- AL Reading Service
For years, downtown Birmingham residents have wanted a grocery store. Now, they have one.
Publix opened its downtown Birmingham supermarket Wednesday morning.
City leaders say the store’s opening is a key part the city center’s revitalization, including many apartments, lofts and restaurants since the recession.
David Fleming leads the economic development group REV Birmingham. He says this store should pave the way for more retailers downtown.
“It’s the kind of thing that when somebody like Publix has confidence in downtown or in a place, then other people want to follow that,” says Fleming.
Some lauded the new Publix as an oasis in what’s known as a food desert in the city center. That refers to a lack of stores selling fresh fruits, vegetables and other healthy foods. But some nearby neighborhoods also struggle with a lack of healthy food options. And it’s not just downtown residents who are showing interest in the new store.
Ben Gallagher has been excited about this store ever since he heard it was coming.
“Because that’s a convenient place for me to access with my bicycle,” says Gallagher. “It’s essentially on the way home.”
Gallagher lives in the Norwood neighborhood. He works downtown and bikes as much as he can.
“I immediately thought about how I was going to bring groceries home from there with my bicycle,” says Gallagher. “That put the thought in my head that I need to buy a trailer for my bicycle. And eventually found a trailer and got it second-hand from someone that didn’t need it so it was perfect.”
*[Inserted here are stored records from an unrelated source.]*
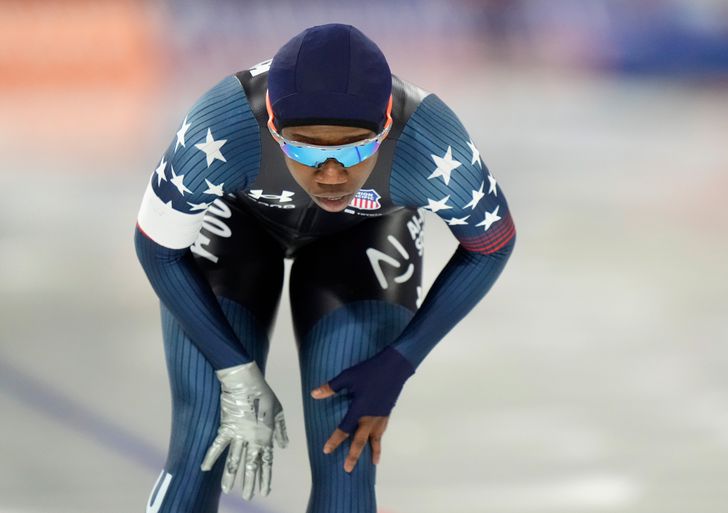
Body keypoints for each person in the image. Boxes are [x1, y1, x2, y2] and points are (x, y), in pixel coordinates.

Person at [135, 23, 516, 513]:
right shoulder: (222, 127)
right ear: (271, 127)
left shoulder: (431, 145)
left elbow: (492, 244)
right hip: (241, 226)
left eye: (356, 148)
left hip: (364, 237)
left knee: (346, 456)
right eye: (305, 148)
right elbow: (158, 249)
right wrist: (233, 369)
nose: (331, 175)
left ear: (386, 125)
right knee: (203, 437)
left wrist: (400, 362)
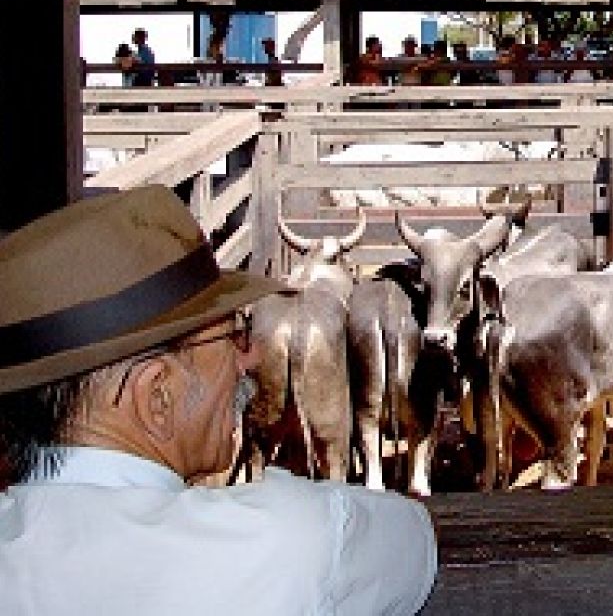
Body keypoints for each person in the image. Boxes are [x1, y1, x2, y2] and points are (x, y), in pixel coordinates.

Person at [0, 185, 438, 615]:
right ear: (158, 396)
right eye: (234, 337)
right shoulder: (296, 541)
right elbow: (411, 537)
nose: (252, 357)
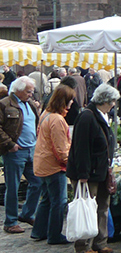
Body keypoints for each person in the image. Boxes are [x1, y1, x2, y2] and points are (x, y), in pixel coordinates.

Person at [67, 83, 120, 253]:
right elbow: (80, 148)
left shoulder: (101, 115)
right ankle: (83, 245)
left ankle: (100, 242)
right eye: (112, 101)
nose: (114, 105)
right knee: (87, 208)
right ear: (105, 100)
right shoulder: (87, 117)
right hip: (89, 173)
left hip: (102, 170)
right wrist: (83, 174)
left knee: (102, 207)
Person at [31, 84, 75, 244]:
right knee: (59, 201)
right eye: (70, 101)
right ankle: (54, 235)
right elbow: (61, 149)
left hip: (42, 163)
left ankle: (38, 231)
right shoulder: (57, 119)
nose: (72, 104)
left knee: (47, 199)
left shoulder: (45, 114)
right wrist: (70, 163)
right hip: (53, 166)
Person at [0, 77, 41, 234]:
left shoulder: (29, 104)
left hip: (32, 150)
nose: (31, 94)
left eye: (32, 91)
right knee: (13, 187)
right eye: (28, 91)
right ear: (18, 90)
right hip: (15, 152)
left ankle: (27, 214)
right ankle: (10, 221)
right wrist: (10, 144)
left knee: (37, 182)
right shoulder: (5, 104)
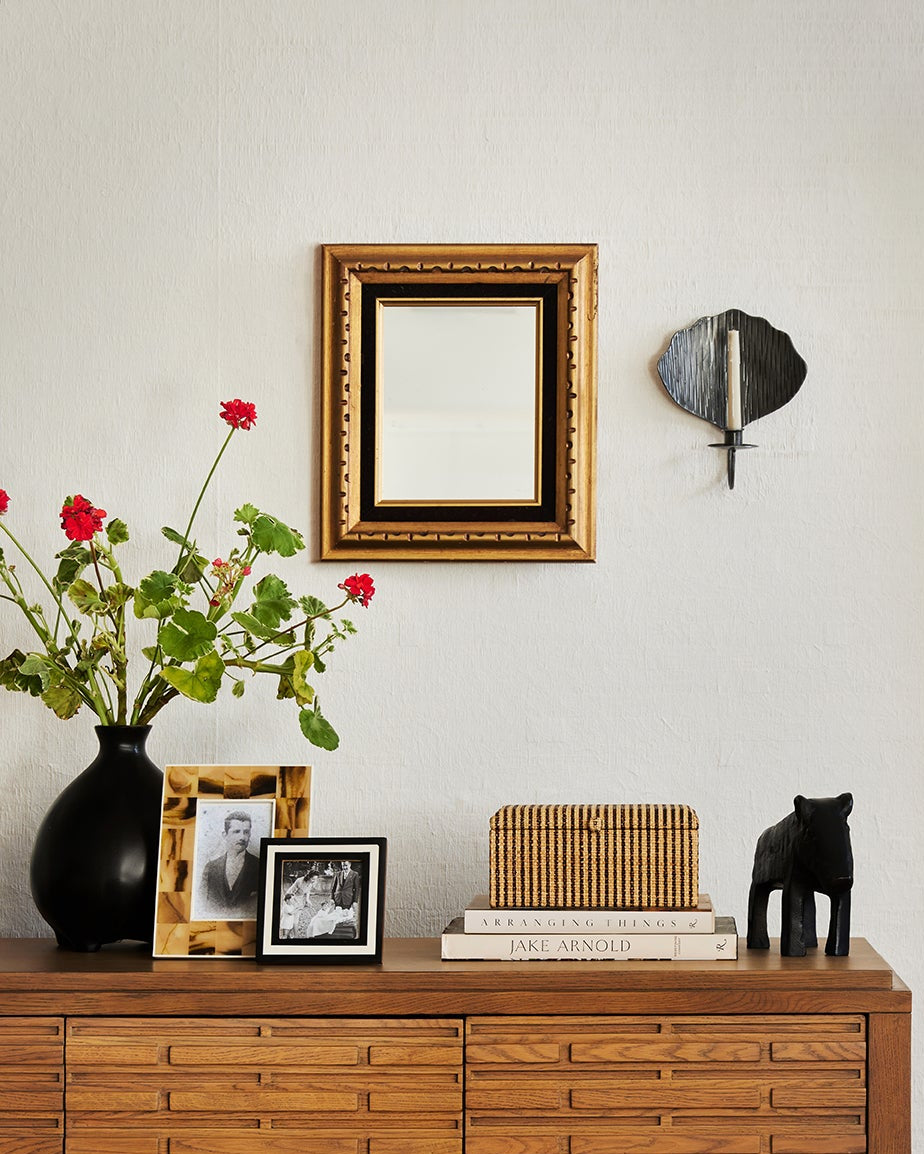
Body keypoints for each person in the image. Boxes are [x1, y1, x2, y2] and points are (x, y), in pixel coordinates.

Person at [201, 810, 261, 918]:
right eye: (236, 831)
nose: (242, 837)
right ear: (225, 835)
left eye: (246, 832)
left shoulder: (260, 866)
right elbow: (202, 905)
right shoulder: (210, 868)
Gallagher’s tried grocery shopping by bike before at another Publix. But it was a long ride and he could only carry a few things. Now he’ll be able to take home a lot more.
A handful of other Norwood and Druid Hills residents say they’re also excited about the Publix opening.
UAB Retail Professor Bob Robicheaux says for many people, the store they choose is about convenience.
“That typically is the one that is maybe on the side of the road [or] the highway as they’re headed home,” says Robicheaux.
Robicheaux says many customers are loyal to one retailer.
“They’ll drive out of their way to find the Publix because they just like that particular Publix store,” says Robicheaux.
But that loyalty cuts both ways.
Titusville Neighborhood Association President John Harris says he probably won’t shop at Publix even if it is close by.
“I guess, basically, I’m so used to going to Walmart,” says Harris.
He says he can get groceries, plus whatever else he needs at the supercenter. Harris says some people in Titusville buy groceries outside the neighborhood at another Walmart or a Save-A-Lot because a city bus takes them straight there.
Harris, though, can’t help but recall ten years ago when Walmart planned to build a supercenter in Titusville. It fell through. He says that was a lost opportunity to help his neighborhood.
“I’m just hopeful that even though Publix is there, we’re still looking at [trying to] get a grocery store here,” Harris says.
As the opening wave of Publix customers streamed through the checkout Wednesday morning, many were there out of curiosity. Then there were shoppers like Mattie Magby. She was thrilled. She lives in North Birmingham but has been buying groceries in Gardendale.
“This one is a lot closer to me and I love it,” Magby says. “I couldn’t wait until they opened the doors.”
Donna Miller lives in the Ensley neighborhood. She drives her husband to work downtown and came to see the new store.
“We usually shop in Publix in Hueytown, but this is so much closer and more convenient for me anyway,” says Miller.
It’s a sign the impact of the downtown Birmingham Publix might be felt well beyond downtown.